[Extracted page text data]
■ ■ ■ ■

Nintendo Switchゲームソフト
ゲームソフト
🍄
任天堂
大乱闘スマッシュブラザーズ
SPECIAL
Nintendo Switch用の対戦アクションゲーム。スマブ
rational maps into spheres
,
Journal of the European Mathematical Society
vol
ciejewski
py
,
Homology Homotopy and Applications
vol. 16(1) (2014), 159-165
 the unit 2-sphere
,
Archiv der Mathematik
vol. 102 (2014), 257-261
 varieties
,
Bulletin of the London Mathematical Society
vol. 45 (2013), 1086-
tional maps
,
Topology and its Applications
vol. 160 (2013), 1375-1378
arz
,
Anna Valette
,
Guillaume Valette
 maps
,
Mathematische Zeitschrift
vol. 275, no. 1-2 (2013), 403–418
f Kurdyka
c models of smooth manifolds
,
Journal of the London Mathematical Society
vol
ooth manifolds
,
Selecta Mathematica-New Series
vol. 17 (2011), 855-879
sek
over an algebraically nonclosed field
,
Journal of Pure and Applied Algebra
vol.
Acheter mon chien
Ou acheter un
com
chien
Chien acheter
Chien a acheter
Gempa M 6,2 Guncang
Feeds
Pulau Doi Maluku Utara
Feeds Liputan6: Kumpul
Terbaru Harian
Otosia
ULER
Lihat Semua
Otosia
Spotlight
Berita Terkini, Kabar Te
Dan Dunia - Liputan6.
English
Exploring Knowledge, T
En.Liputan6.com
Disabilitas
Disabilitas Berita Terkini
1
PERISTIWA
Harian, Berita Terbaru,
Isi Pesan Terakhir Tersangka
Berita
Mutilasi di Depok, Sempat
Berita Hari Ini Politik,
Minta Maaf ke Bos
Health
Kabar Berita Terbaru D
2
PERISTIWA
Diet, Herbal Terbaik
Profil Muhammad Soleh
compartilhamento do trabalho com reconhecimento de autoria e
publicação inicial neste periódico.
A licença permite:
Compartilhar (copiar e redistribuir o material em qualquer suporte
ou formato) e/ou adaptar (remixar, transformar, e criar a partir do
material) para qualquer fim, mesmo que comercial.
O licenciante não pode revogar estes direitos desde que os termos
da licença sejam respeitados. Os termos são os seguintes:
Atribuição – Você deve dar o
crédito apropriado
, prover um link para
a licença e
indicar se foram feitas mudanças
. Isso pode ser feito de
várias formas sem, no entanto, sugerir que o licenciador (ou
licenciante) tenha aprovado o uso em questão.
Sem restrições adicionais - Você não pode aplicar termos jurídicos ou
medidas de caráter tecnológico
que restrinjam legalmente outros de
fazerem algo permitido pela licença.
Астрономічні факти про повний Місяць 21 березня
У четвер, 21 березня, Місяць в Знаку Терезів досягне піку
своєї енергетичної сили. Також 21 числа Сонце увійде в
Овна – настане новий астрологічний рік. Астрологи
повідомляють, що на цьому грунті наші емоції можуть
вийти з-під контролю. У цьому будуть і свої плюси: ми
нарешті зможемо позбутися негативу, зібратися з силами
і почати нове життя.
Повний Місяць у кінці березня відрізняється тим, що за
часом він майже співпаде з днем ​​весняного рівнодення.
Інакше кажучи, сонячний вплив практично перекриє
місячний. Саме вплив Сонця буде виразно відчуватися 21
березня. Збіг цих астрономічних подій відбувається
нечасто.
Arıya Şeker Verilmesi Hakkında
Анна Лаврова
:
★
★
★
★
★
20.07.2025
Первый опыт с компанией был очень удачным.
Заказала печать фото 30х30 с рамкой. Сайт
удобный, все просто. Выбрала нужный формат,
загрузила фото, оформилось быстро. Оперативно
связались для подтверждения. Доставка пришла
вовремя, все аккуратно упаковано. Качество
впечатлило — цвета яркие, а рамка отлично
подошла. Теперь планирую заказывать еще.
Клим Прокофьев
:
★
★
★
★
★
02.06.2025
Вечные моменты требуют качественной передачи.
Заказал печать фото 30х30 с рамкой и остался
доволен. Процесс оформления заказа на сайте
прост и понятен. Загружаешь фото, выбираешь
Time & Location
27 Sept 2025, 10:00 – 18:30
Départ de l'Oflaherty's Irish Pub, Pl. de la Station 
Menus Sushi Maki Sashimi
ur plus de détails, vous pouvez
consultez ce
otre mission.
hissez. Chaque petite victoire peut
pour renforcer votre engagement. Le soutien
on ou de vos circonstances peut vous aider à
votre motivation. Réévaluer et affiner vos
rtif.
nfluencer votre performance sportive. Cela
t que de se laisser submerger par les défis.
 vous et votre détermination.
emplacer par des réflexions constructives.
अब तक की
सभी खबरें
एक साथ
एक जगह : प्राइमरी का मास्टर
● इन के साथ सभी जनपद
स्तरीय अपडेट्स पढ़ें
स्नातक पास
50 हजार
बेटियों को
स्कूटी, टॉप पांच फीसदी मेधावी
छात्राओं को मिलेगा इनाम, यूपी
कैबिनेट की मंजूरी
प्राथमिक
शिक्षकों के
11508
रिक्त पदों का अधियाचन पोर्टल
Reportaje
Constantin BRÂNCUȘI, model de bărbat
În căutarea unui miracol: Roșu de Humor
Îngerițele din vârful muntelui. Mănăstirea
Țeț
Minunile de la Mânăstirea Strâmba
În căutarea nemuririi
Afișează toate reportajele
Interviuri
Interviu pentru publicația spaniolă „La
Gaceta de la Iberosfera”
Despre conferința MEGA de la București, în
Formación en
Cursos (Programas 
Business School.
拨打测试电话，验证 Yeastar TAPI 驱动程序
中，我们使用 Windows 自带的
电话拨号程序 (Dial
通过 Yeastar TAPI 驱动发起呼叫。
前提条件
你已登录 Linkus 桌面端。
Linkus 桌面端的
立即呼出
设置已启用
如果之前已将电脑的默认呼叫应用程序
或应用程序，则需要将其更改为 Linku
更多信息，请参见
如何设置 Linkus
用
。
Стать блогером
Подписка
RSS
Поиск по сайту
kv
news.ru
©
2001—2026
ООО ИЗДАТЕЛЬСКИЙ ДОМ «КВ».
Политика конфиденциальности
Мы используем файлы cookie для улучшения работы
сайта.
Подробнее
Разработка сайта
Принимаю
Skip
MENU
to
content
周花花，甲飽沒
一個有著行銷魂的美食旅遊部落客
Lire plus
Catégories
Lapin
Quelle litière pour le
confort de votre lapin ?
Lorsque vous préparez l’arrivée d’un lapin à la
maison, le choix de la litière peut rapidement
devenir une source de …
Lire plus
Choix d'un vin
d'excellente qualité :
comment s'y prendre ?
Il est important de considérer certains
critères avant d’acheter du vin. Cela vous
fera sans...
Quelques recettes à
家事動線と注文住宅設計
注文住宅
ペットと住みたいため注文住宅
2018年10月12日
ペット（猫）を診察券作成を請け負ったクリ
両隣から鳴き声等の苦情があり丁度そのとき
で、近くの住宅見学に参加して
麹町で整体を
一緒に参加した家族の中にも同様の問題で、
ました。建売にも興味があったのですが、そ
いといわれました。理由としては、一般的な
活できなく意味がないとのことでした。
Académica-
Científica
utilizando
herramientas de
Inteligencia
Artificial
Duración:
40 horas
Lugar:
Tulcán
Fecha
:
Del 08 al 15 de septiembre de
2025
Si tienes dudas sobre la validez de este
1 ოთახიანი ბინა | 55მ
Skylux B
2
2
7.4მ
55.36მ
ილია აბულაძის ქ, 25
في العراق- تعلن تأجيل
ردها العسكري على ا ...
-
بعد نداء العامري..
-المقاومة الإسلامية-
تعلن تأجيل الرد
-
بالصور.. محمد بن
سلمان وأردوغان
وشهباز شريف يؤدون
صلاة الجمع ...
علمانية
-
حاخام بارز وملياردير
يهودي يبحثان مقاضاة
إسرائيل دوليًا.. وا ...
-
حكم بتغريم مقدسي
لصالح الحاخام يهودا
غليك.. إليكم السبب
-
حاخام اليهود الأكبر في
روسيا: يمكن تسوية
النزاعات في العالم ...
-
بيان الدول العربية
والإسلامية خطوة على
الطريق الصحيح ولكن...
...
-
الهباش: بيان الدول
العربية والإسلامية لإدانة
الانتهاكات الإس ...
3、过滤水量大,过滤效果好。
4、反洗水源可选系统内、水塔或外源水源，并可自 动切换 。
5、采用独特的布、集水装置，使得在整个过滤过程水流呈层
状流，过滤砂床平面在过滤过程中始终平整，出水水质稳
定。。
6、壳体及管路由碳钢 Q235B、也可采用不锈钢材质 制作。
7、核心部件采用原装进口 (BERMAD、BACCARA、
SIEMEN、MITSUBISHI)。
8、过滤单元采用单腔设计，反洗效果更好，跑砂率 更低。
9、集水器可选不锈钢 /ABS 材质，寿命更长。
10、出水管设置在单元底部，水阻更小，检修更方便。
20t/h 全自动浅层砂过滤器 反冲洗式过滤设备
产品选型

■ ■ ■ ■

**Exercise brief**.
Extract from the listing above every line that contains the string "تعلن".

**Output below**.
في العراق- تعلن تأجيل
تعلن تأجيل الرد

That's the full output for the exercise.